▸ **REQUESTS**:
(a) Answer these questions using the passage on closures and universal quantification.
(i) Who is thanked for completing the solution?
(ii) According to the passage, what does Const[A] map every type to?
(iii) What is Endo an alias for?
(b) Repeat the passage on closures and universal quantification word for word, starting at "Thanks to Mark" and ending at "every type to A.".
(c) Write the next part of the passage on closures and universal quantification, picking up after its last sentence.

▸ **PROVIDED PASSAGE**:
Closures and universal quantification

断了今生、忘了曾经 提交于 2019-12-02 20:58:00

Thanks to Mark Harrah for completing this solution. The trick is that Function1 in the standard libraries is not defined in a general enough way.

My "Closure" trait in the question is actually a natural transformation between functors. This is a generalization of the concept of "function".

trait ~>[F[_],G[_]] { def apply[B](f: F[B]): G[B] }

A function a -> b then ought to be a specialization of this trait, a natural transformation between two endofunctors on the category of Scala types.

trait Const[A] { type Apply[B] = A }
type ->:[A,B] = Const[A]#Apply ~>: Const[B]#Apply

Const[A] is a functor that maps every type to A.

And here's our list type:

type CList[A] = ({type f[x] = Fold[A,x]})#f ~> Endo

Here, Endo is just an alias for the type of functions that map a type onto itself (an endofunction).

▸ **PROVIDED DATA**:
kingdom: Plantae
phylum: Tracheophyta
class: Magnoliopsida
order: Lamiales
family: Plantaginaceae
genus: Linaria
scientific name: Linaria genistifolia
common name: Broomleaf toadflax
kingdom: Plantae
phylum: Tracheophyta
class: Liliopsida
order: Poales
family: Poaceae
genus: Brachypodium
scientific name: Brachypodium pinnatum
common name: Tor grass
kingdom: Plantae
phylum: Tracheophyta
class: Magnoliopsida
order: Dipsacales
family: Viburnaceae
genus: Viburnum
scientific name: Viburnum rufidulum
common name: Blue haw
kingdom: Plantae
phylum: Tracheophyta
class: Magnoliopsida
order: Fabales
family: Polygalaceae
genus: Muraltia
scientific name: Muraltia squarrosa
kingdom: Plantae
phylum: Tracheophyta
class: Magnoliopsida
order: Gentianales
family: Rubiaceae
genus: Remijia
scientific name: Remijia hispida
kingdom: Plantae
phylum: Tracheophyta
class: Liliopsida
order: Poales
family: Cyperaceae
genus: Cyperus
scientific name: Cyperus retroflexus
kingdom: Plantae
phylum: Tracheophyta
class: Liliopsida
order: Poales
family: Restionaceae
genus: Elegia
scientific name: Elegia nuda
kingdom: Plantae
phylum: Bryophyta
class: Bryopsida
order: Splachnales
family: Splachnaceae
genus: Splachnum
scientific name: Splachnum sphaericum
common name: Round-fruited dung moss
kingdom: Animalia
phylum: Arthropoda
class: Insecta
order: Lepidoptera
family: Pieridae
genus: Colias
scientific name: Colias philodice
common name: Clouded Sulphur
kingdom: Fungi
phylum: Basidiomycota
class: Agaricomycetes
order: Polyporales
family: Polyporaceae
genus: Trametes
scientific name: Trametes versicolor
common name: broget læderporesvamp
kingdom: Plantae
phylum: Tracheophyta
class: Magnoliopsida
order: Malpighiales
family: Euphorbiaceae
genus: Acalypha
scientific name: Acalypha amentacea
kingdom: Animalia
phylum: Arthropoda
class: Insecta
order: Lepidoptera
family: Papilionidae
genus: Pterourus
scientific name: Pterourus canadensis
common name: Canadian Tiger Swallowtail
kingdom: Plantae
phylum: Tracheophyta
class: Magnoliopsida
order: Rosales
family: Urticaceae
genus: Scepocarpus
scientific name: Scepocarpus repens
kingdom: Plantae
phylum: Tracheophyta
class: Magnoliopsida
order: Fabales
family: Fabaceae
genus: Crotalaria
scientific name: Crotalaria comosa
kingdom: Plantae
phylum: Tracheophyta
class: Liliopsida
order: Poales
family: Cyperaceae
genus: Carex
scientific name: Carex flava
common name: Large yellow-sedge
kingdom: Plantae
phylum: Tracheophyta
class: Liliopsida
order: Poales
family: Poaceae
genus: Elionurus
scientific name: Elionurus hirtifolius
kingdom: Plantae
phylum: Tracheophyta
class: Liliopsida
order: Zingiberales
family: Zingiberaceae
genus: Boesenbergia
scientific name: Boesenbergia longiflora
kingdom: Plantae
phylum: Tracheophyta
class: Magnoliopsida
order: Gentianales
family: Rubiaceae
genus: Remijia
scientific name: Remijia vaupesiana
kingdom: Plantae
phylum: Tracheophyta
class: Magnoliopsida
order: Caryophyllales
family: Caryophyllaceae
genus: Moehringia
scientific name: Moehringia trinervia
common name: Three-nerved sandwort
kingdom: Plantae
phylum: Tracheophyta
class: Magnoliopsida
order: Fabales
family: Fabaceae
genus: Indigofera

▸ **RESULTS FOR THE EXERCISE**:
(a)
(i) Mark Harrah
(ii) A
(iii) The type of functions that map a type onto itself (an endofunction)

(b)
Thanks to Mark Harrah for completing this solution. The trick is that Function1 in the standard libraries is not defined in a general enough way.

My "Closure" trait in the question is actually a natural transformation between functors. This is a generalization of the concept of "function".

trait ~>[F[_],G[_]] { def apply[B](f: F[B]): G[B] }

A function a -> b then ought to be a specialization of this trait, a natural transformation between two endofunctors on the category of Scala types.

trait Const[A] { type Apply[B] = A }
type ->:[A,B] = Const[A]#Apply ~>: Const[B]#Apply

Const[A] is a functor that maps every type to A.

(c)
type Endo[A] = A ->: A

And Fold is the type of functions that can fold a list:

type Fold[A,B] = A ->: Endo[B]

And then finally, here are our list constructors:

def cons[A](x: A) = {
  new (CList[A] ->: CList[A]) {
    def apply[C](xs: CList[A]) = new CList[A] {
      def apply[B](f: Fold[A,B]) = (b: B) => f(x)(xs(f)(b))
    }
  }
}

def nil[A] = new CList[A] {
  def apply[B](f: Fold[A,B]) = (b: B) => b
}

One caveat is the need to explicitly convert (A ->: B) to (A => B) to help Scala's type system along. So it's still terribly verbose and tedious to actually fold a list once created. Here's the equivalent Haskell for comparison:

nil p z = z
cons x xs p z = p x (xs p z)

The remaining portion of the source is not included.